Sometimes one-line commit could cause merging conflict that requires hours of communications. Or even days in distributed teams.

StreamBright · on Jan 4, 2019

Sure, so here is a challenge for you.

Original file:

a = 1

Contributor X:

a = 5

Contributor Y:

a = 0

Both contributors created a pull request and submitted it. In the description they both state that the new value should be the one they put it. How would you resolve this issue in a timely fashion making sure you do not take down a service accidentally and do not slow down development too much. I intentionally gave you a very simple example but if you want we can go into rolling out new features, fixing security bugs and a lot more where such issues arise. And, no git will never be able to solve these issues.

I don't think that HN going nuts (except few zealots) and these problems come from the nature of software development in general. We have seen how Google solves these (monorepo, custom CI/CD, etc. etc.) and there are other companies solving it different ways (maybe have a branching model, using Github). People are just putting out here they experience and based on that and they level of understanding the perceived solutions.

ashelmire · on Jan 4, 2019

What does google do? You’re working on a line of code and the trunk changes.
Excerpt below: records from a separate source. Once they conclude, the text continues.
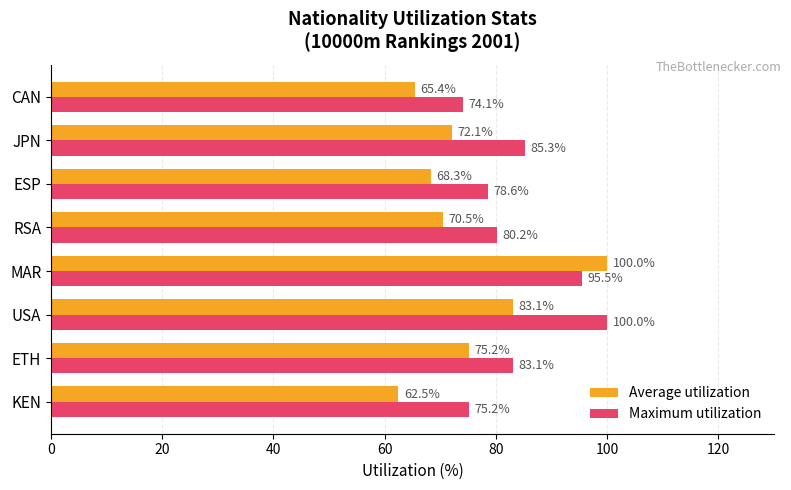

What is the sum of all Average utilization values?

597.1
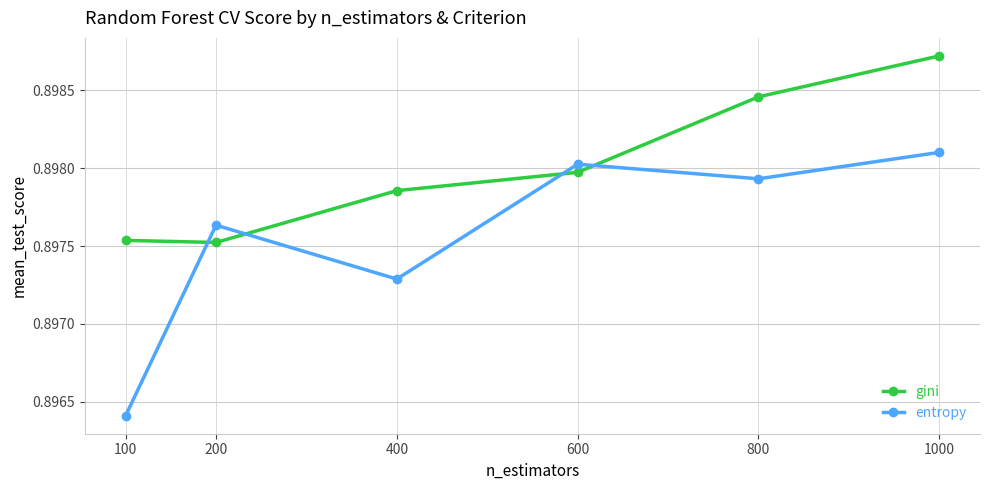

Rank the series by their average value, from lowest to highest.

entropy, gini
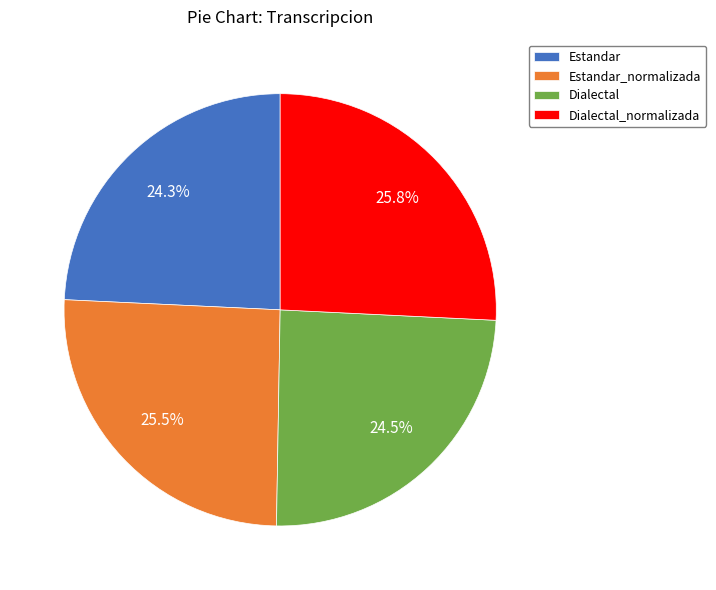

Is it true that Dialectal_normalizada is 26% of the pie?

True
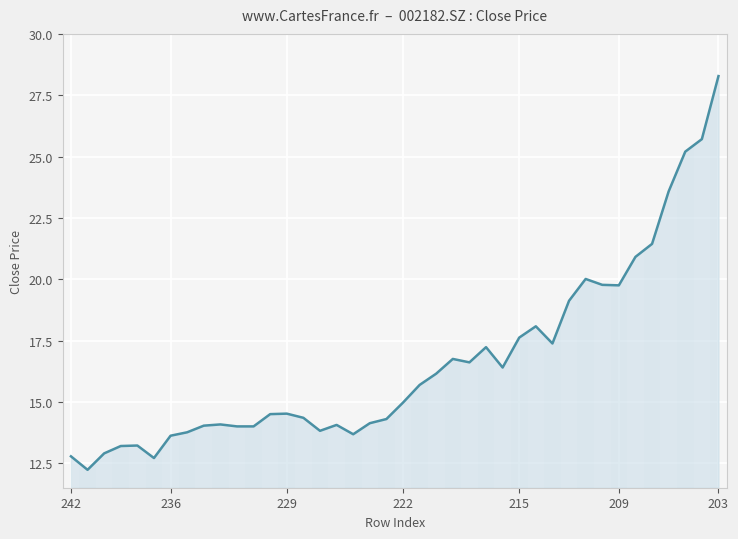

What is the maximum value shown in the chart?

28.3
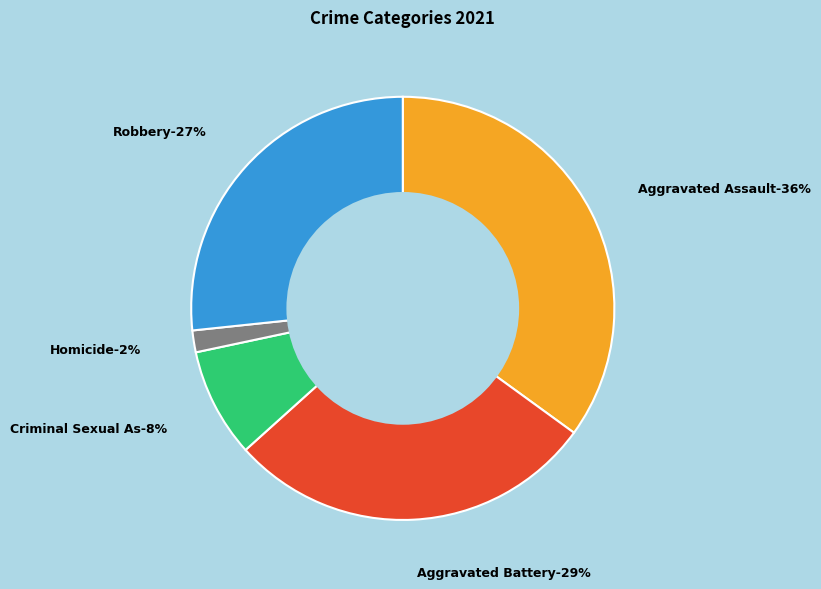

To the nearest percent, what portion does Criminal Sexual Assault represent?

8%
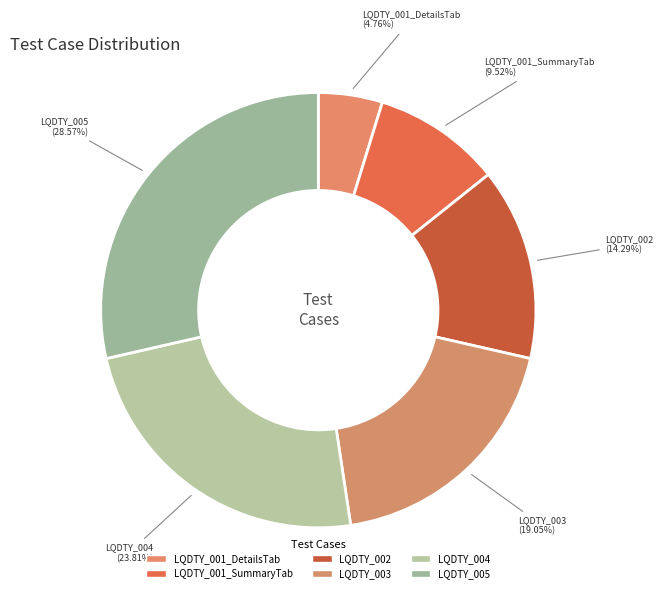

To the nearest percent, what is the combined percentage of LQDTY_005 and LQDTY_002?

43%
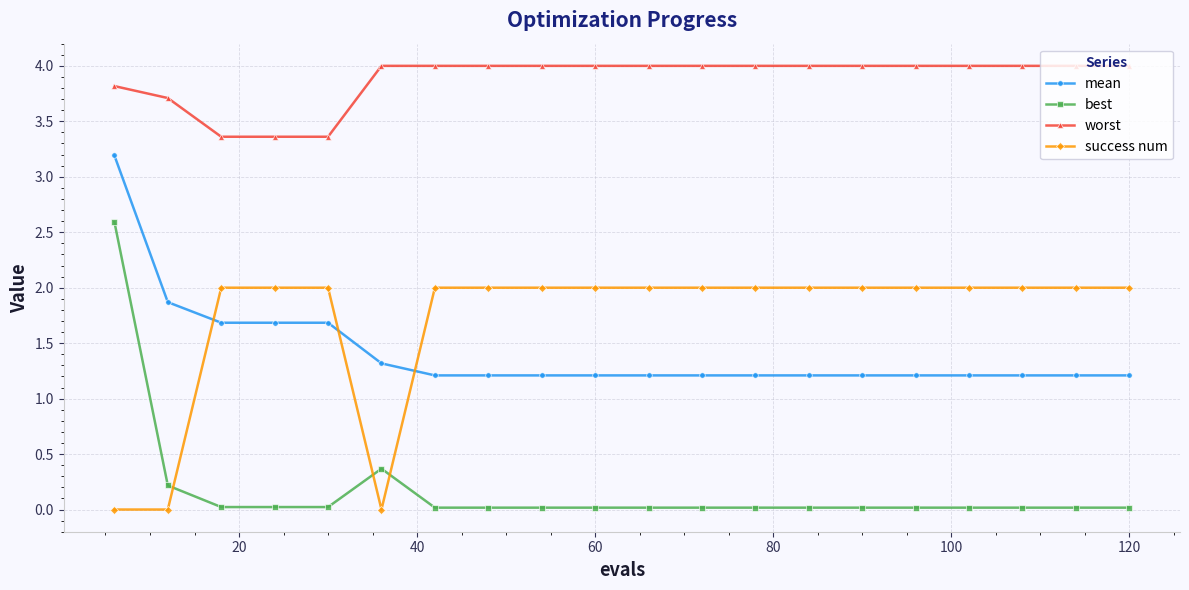

What is the value of the worst point at the 6th from the left?

4.0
Your local no longer aligns with it. You have a conflict.

Someone’s changes get committed first. That’s a business decision, not a code tooling one. Second pr has to adjust. Same on both mono and poly repo, just using different words.

At least branches let you have the choice, which cannot be said for branchless.

yitosda · on Jan 4, 2019

I think there's a bit of confusion about what exactly Google is doing. IIUC they use (and develop) gerrit.

Effectively this workflow means everyone is working on the same branch and the first commit to pass review gets in. The next guy will have to rebase.

In the end one wins as you said, but the level of detail is rebasing individual commits, not merging entire branches.

So this ends up being the age-old rebase vs merge discussion.